→ What this task involves
Check each line of the listing below for the string "Courtyard", and copy the ones that have it.

→ Supplied material
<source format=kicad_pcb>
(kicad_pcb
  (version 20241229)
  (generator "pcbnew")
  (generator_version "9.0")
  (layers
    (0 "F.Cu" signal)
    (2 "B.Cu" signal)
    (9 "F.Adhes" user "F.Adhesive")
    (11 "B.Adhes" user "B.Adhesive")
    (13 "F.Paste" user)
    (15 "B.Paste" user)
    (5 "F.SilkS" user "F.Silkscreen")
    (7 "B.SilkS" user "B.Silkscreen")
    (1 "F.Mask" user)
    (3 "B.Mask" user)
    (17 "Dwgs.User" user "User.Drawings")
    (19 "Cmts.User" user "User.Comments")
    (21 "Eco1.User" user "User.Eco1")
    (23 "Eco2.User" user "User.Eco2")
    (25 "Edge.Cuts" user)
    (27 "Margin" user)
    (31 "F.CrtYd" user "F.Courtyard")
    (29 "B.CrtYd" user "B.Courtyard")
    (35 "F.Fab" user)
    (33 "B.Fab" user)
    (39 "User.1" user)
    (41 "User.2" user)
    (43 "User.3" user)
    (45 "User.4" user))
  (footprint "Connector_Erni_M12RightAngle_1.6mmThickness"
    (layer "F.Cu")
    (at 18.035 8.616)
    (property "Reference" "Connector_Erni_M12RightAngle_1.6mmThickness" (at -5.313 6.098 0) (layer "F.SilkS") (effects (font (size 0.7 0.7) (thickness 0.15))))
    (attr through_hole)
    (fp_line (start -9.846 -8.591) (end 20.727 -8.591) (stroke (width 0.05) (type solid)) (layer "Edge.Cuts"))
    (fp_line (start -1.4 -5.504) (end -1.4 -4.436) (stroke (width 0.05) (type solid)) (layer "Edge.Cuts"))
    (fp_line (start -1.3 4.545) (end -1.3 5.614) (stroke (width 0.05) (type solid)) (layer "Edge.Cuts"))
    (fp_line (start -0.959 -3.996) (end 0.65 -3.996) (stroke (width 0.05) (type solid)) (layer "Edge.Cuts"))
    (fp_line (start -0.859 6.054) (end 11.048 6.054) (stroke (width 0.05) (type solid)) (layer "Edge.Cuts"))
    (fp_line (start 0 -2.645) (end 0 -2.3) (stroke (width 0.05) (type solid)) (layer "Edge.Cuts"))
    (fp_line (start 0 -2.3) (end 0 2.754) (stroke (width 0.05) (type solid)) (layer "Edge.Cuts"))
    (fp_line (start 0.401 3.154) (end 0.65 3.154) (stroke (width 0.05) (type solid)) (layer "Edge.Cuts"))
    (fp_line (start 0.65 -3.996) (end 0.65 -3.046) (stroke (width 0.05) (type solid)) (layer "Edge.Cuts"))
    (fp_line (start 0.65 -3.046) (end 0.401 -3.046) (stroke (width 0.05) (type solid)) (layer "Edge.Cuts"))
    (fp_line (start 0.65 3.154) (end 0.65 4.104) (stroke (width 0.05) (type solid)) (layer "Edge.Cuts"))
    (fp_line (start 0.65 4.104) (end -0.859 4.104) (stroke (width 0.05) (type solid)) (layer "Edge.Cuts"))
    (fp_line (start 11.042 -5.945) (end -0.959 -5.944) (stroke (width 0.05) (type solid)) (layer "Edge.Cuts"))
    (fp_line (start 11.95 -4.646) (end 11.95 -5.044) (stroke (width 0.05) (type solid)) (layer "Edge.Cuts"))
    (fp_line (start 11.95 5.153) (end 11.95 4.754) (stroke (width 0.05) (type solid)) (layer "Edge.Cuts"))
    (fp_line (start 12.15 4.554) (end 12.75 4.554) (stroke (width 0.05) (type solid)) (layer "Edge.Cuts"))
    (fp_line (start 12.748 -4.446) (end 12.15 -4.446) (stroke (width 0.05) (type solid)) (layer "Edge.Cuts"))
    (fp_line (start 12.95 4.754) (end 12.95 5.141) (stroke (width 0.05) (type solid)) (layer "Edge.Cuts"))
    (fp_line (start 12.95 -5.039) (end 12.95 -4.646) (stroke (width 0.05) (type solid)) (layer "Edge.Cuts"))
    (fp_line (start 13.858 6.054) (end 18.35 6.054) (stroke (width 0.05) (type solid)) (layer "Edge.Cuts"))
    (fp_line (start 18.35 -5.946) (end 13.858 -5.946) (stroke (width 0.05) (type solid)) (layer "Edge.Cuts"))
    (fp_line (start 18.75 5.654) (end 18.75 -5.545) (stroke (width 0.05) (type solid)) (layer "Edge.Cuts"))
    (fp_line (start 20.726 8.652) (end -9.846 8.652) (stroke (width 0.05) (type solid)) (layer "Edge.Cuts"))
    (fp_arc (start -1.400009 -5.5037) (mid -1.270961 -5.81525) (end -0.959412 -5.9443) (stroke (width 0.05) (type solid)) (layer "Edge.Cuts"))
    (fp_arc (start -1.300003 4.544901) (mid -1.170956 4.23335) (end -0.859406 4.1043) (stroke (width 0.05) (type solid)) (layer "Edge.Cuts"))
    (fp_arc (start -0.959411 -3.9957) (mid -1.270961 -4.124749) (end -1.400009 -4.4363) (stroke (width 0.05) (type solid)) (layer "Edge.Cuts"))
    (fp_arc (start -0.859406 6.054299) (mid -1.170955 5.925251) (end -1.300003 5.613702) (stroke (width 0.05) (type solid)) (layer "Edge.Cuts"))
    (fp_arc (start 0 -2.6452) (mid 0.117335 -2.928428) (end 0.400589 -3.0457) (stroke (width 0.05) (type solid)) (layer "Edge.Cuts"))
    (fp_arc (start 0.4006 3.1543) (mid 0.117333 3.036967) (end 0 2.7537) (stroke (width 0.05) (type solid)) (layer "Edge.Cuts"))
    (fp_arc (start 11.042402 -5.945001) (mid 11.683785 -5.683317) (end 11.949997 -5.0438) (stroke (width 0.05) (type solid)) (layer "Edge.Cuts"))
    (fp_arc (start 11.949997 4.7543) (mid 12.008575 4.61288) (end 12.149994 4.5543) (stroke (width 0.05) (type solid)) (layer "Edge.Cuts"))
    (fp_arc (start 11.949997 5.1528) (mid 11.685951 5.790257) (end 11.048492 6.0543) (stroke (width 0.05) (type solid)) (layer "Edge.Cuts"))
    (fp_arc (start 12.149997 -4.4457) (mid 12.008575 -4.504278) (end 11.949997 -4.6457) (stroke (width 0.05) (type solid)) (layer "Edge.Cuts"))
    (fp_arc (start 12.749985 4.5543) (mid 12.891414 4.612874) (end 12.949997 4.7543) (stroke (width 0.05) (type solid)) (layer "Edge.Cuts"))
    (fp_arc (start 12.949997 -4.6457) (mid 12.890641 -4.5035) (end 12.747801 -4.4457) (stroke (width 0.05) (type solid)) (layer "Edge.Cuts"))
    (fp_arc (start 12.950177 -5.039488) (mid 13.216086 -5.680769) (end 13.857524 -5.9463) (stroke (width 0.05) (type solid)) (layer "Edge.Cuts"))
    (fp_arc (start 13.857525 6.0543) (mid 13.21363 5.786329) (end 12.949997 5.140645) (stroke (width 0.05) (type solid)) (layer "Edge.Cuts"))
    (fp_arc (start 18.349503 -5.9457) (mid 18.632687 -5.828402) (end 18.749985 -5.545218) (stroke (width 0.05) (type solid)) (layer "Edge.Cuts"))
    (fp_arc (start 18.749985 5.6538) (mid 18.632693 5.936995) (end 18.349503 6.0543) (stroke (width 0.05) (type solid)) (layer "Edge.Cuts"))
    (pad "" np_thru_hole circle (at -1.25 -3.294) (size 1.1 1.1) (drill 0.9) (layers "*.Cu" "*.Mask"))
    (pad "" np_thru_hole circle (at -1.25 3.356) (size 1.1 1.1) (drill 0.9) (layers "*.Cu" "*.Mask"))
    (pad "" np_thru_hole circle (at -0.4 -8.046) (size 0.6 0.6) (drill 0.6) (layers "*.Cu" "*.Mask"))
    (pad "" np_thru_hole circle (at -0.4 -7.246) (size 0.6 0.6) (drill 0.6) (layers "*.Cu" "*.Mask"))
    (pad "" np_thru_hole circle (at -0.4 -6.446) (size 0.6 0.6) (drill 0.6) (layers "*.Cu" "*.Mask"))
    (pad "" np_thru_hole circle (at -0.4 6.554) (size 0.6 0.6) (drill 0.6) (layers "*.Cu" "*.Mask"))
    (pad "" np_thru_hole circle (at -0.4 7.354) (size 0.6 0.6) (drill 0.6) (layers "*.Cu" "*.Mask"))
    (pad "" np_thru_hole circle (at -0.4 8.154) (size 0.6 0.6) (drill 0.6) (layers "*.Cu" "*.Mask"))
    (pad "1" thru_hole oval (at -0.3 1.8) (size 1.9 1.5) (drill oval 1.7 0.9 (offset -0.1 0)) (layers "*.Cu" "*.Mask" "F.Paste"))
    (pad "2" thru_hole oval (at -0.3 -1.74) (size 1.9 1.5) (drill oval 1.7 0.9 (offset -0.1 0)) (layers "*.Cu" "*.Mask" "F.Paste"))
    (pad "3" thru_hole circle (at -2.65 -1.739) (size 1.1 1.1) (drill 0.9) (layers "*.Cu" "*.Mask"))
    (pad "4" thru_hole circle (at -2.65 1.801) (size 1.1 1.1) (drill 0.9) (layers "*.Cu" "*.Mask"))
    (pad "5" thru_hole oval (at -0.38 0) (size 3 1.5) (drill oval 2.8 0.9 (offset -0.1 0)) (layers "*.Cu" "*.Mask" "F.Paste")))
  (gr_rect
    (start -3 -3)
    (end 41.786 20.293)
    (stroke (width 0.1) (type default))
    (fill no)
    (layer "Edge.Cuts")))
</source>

→ Reply to the exercise
    (31 "F.CrtYd" user "F.Courtyard")
    (29 "B.CrtYd" user "B.Courtyard")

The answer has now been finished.